Guide to Boreal Birds
Where its range has extended eastward beyond the Great Lakes, this bird has occasionally interbred with the Eastern Meadowlark. The two species are so similar that it was not until 1844 that Audubon noticed the difference and named the western bird neglecta because it had been overlooked for so long. Its bright colors, fearless behavior, abundance, and above all its loud, cheerful song make the Western Meadowlark one of the best known of western birds. The song is often heard on movie sound tracks even when the setting is far from the bird's range. The Western Meadowlark is also the state bird of Kansas, Montana, Nebraska, North Dakota, Oregon, and Wyoming.

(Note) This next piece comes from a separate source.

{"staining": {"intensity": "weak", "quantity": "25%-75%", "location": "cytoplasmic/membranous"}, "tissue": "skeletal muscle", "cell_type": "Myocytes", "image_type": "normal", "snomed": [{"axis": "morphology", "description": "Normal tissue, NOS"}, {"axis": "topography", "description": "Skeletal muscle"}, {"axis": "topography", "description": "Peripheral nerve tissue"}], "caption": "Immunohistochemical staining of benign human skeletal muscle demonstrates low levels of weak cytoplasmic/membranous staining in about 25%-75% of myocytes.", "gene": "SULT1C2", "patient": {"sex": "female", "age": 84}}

8 1/2-11" (22-28 cm). Robin-sized. Streaked brown above, bright yellow below, with a bold black V on breast. Very similar to Eastern Meadowlark, but upperparts paler, and yellow of throat extends onto cheeks. Best identified by voice.
Rich flute-like jumble of gurgling notes, usually descending the scale; very different from Eastern Meadowlark's series of simple, plaintive whistles.
3-7 white eggs, with dark brown and purple spots, in a domed cup of grass and weed stems concealed in grass or weeds.
Meadows, plains, and prairies.
Breeds from British Columbia, Manitoba, northern Michigan, and northwestern Ohio south to Missouri, central Texas, and northern Mexico. Has spread eastward in recent years. Winters in much of breeding range north to southern British Columbia, Utah, and Arkansas.